Local testing (before submission)¶

It is important that you test your submission files before submitting them. For this we provide a unit test. Note that the test runs on your files in submissions/starting_kit, not on the classes defined in the cells of this notebook.
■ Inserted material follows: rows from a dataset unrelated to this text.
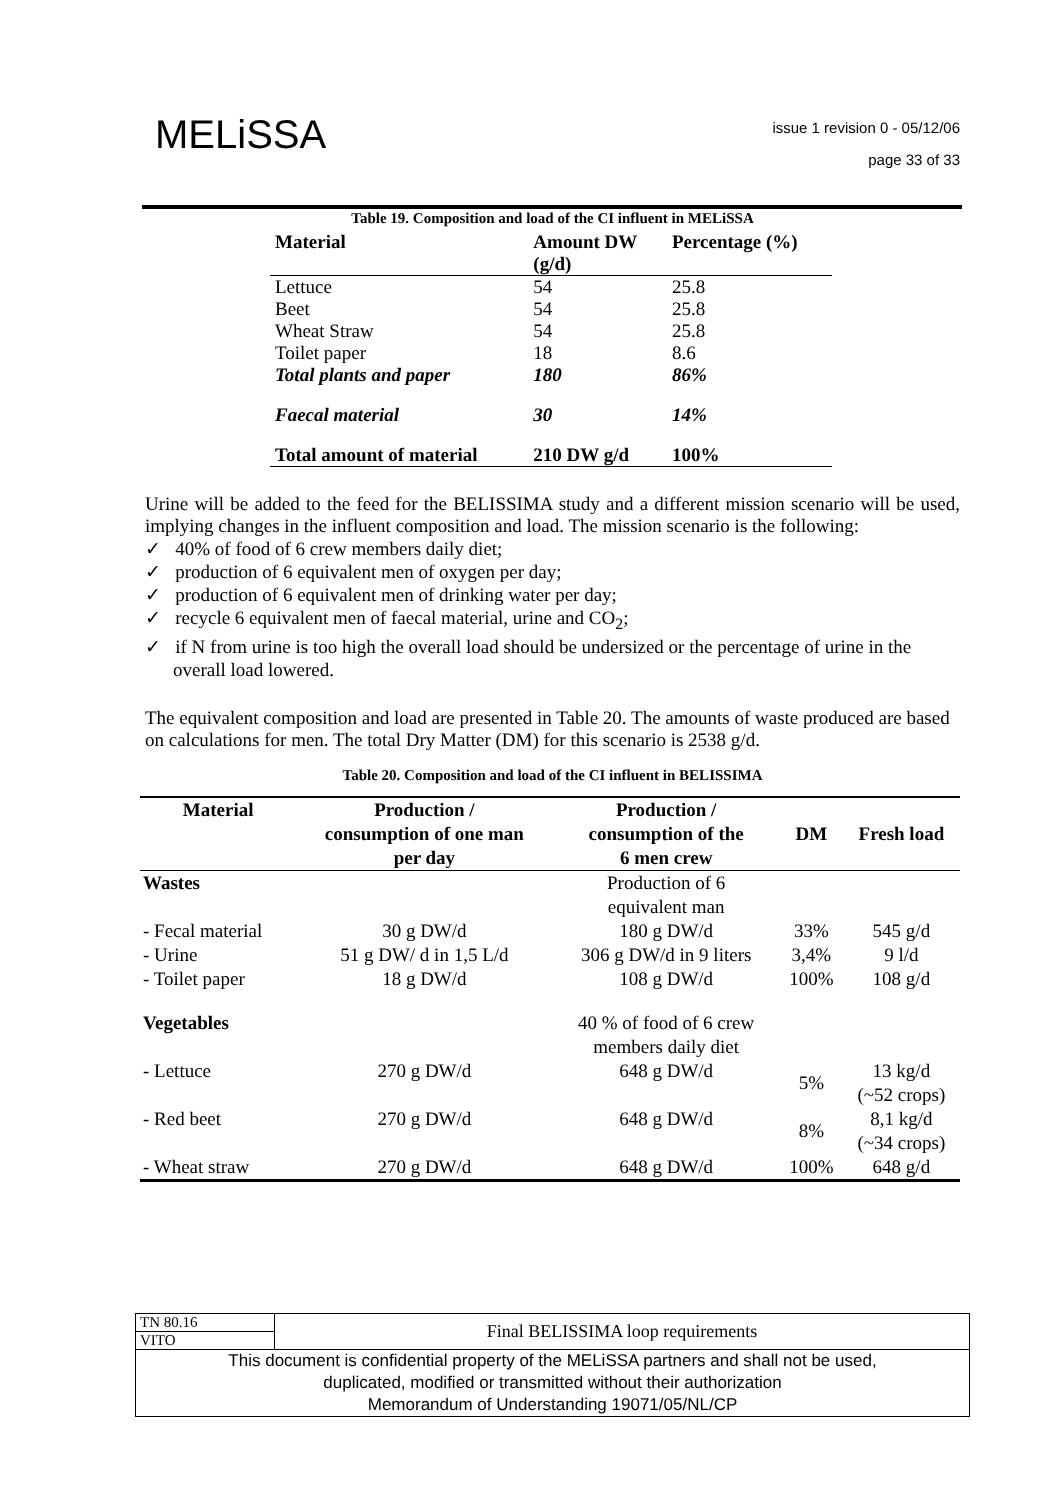MELiSSA
issue 1 revision 0 - 05/12/06
page 33 of 33
Table 19. Composition and load of the CI influent in MELiSSA
| Material | Amount DW (g/d) | Percentage (%) |
| --- | --- | --- |
| Lettuce | 54 | 25.8 |
| Beet | 54 | 25.8 |
| Wheat Straw | 54 | 25.8 |
| Toilet paper | 18 | 8.6 |
| Total plants and paper | 180 | 86% |
| Faecal material | 30 | 14% |
| Total amount of material | 210 DW g/d | 100% |
Urine will be added to the feed for the BELISSIMA study and a different mission scenario will be used, implying changes in the influent composition and load. The mission scenario is the following:
✓ 40% of food of 6 crew members daily diet;
✓ production of 6 equivalent men of oxygen per day;
✓ production of 6 equivalent men of drinking water per day;
✓ recycle 6 equivalent men of faecal material, urine and CO<sub>2</sub>;
✓ if N from urine is too high the overall load should be undersized or the percentage of urine in the overall load lowered.
The equivalent composition and load are presented in Table 20. The amounts of waste produced are based on calculations for men. The total Dry Matter (DM) for this scenario is 2538 g/d.
Table 20. Composition and load of the CI influent in BELISSIMA
| Material | Production / consumption of one man per day | Production / consumption of the 6 men crew | DM | Fresh load |
| --- | --- | --- | --- | --- |
| Wastes | | Production of 6 equivalent man | | |
| - Fecal material | 30 g DW/d | 180 g DW/d | 33% | 545 g/d |
| - Urine | 51 g DW/ d in 1,5 L/d | 306 g DW/d in 9 liters | 3,4% | 9 l/d |
| - Toilet paper | 18 g DW/d | 108 g DW/d | 100% | 108 g/d |
| Vegetables | | 40 % of food of 6 crew members daily diet | | |
| - Lettuce | 270 g DW/d | 648 g DW/d | 5% | 13 kg/d (~52 crops) |
| - Red beet | 270 g DW/d | 648 g DW/d | 8% | 8,1 kg/d (~34 crops) |
| - Wheat straw | 270 g DW/d | 648 g DW/d | 100% | 648 g/d |
| TN 80.16 | Final BELISSIMA loop requirements |
| VITO | |
| This document is confidential property of the MELiSSA partners and shall not be used, duplicated, modified or transmitted without their authorization Memorandum of Understanding 19071/05/NL/CP | |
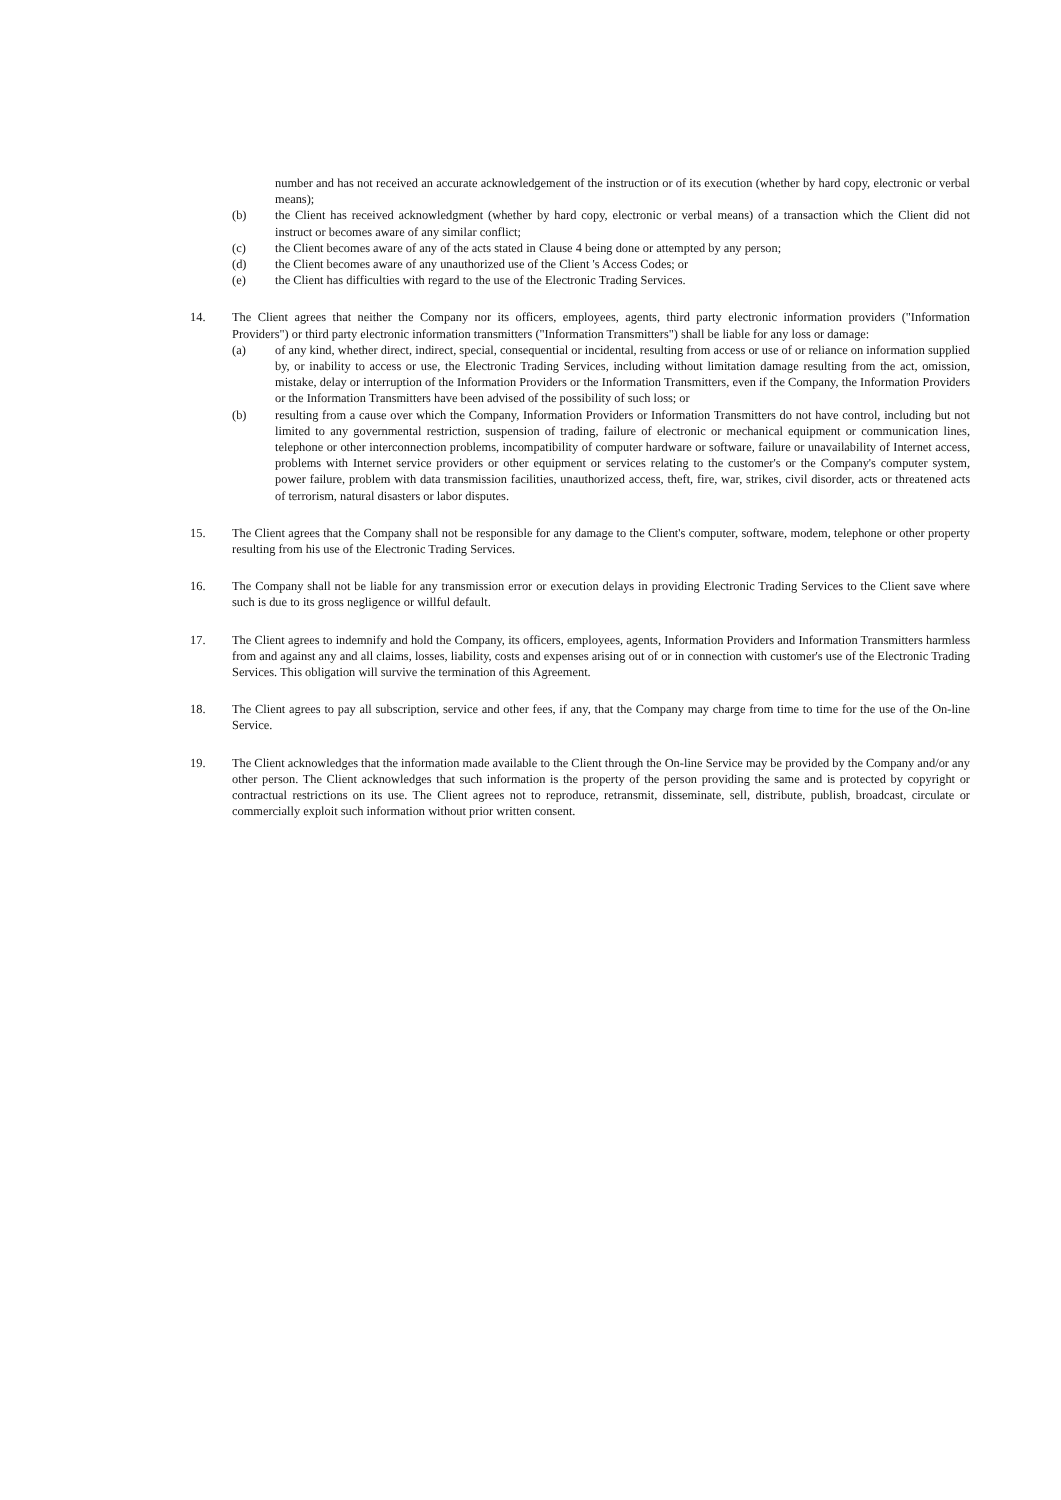number and has not received an accurate acknowledgement of the instruction or of its execution (whether by hard copy, electronic or verbal means);
(b) the Client has received acknowledgment (whether by hard copy, electronic or verbal means) of a transaction which the Client did not instruct or becomes aware of any similar conflict;
(c) the Client becomes aware of any of the acts stated in Clause 4 being done or attempted by any person;
(d) the Client becomes aware of any unauthorized use of the Client 's Access Codes; or
(e) the Client has difficulties with regard to the use of the Electronic Trading Services.
14. The Client agrees that neither the Company nor its officers, employees, agents, third party electronic information providers ("Information Providers") or third party electronic information transmitters ("Information Transmitters") shall be liable for any loss or damage:
(a) of any kind, whether direct, indirect, special, consequential or incidental, resulting from access or use of or reliance on information supplied by, or inability to access or use, the Electronic Trading Services, including without limitation damage resulting from the act, omission, mistake, delay or interruption of the Information Providers or the Information Transmitters, even if the Company, the Information Providers or the Information Transmitters have been advised of the possibility of such loss; or
(b) resulting from a cause over which the Company, Information Providers or Information Transmitters do not have control, including but not limited to any governmental restriction, suspension of trading, failure of electronic or mechanical equipment or communication lines, telephone or other interconnection problems, incompatibility of computer hardware or software, failure or unavailability of Internet access, problems with Internet service providers or other equipment or services relating to the customer's or the Company's computer system, power failure, problem with data transmission facilities, unauthorized access, theft, fire, war, strikes, civil disorder, acts or threatened acts of terrorism, natural disasters or labor disputes.
15. The Client agrees that the Company shall not be responsible for any damage to the Client's computer, software, modem, telephone or other property resulting from his use of the Electronic Trading Services.
16. The Company shall not be liable for any transmission error or execution delays in providing Electronic Trading Services to the Client save where such is due to its gross negligence or willful default.
17. The Client agrees to indemnify and hold the Company, its officers, employees, agents, Information Providers and Information Transmitters harmless from and against any and all claims, losses, liability, costs and expenses arising out of or in connection with customer's use of the Electronic Trading Services. This obligation will survive the termination of this Agreement.
18. The Client agrees to pay all subscription, service and other fees, if any, that the Company may charge from time to time for the use of the On-line Service.
19. The Client acknowledges that the information made available to the Client through the On-line Service may be provided by the Company and/or any other person. The Client acknowledges that such information is the property of the person providing the same and is protected by copyright or contractual restrictions on its use. The Client agrees not to reproduce, retransmit, disseminate, sell, distribute, publish, broadcast, circulate or commercially exploit such information without prior written consent.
First pip install ramp-workflow or install it from the github repo. Make sure that the python files feature_extractor.py and classifier.py are in the submissions/starting_kit folder, and the data train.csv and test.csv are in data. Then run

ramp_test_submission

If it runs and print training and test errors on each fold, then you can submit the code.

In [164]:
!ramp_test_submission --quick-test
Testing Fake news: classify statements of public figures
Reading train and test files from ./data ...
Reading cv ...
Training ./submissions/starting_kit ...
CV fold 0
	train sacc = 0.767
	valid sacc = 0.325
	test sacc = 0.359
	train acc = 0.966
	valid acc = 0.364
	test acc = 0.18
	train tfacc = 0.828
	valid tfacc = 0.5
	test tfacc = 0.537
CV fold 1
	train sacc = 0.769
	valid sacc = 0.431
	test sacc = 0.361
	train acc = 0.978
	valid acc = 0.0
	test acc = 0.18
	train tfacc = 0.838
	valid tfacc = 0.689
	test tfacc = 0.544
CV fold 2
	train sacc = 0.756
	valid sacc = 0.368
	test sacc = 0.368
	train acc = 0.988
	valid acc = 0.059
	test acc = 0.25
	train tfacc = 0.823
	valid tfacc = 0.594
	test tfacc = 0.555
CV fold 3
	train sacc = 0.763
	valid sacc = 0.367
	test sacc = 0.348
	train acc = 0.989
	valid acc = 0.222
	test acc = 0.22
	train tfacc = 0.822
	valid tfacc = 0.511
	test tfacc = 0.517
CV fold 4
	train sacc = 0.795
	valid sacc = 0.429
	test sacc = 0.372
	train acc = 0.978
	valid acc = 0.182
	test acc = 0.18
	train tfacc = 0.864
	valid tfacc = 0.618
	test tfacc = 0.576
CV fold 5
	train sacc = 0.758
	valid sacc = 0.378
	test sacc = 0.328
	train acc = 1.0
	valid acc = 0.222
	test acc = 0.19
	train tfacc = 0.821
	valid tfacc = 0.756
	test tfacc = 0.509
CV fold 6
	train sacc = 0.777
	valid sacc = 0.31
	test sacc = 0.354
	train acc = 0.989
	valid acc = 0.1
	test acc = 0.19
	train tfacc = 0.843
	valid tfacc = 0.47
	test tfacc = 0.556
CV fold 7
	train sacc = 0.775
	valid sacc = 0.28
	test sacc = 0.354
	train acc = 0.979
	valid acc = 0.0
	test acc = 0.19
	train tfacc = 0.844
	valid tfacc = 0.46
	test tfacc = 0.556
----------------------------
train sacc = 0.77 ± 0.012
train acc = 0.983 ± 0.01
train tfacc = 0.835 ± 0.014
valid sacc = 0.361 ± 0.05
valid acc = 0.144 ± 0.119
valid tfacc = 0.575 ± 0.101
test sacc = 0.355 ± 0.013
test acc = 0.197 ± 0.023
test tfacc = 0.544 ± 0.021

Submitting to ramp.studio¶

Once you found a good feature extractor and classifier, you can submit them to ramp.studio. First, if it is your first time using RAMP, sign up, otherwise log in. Then find an open event on the particular problem, for example, the event fake_news (Saclay Datacamp, DataFest Tbilisi) for this RAMP. Sign up for the event. Both signups are controled by RAMP administrators, so there can be a delay between asking for signup and being able to submit.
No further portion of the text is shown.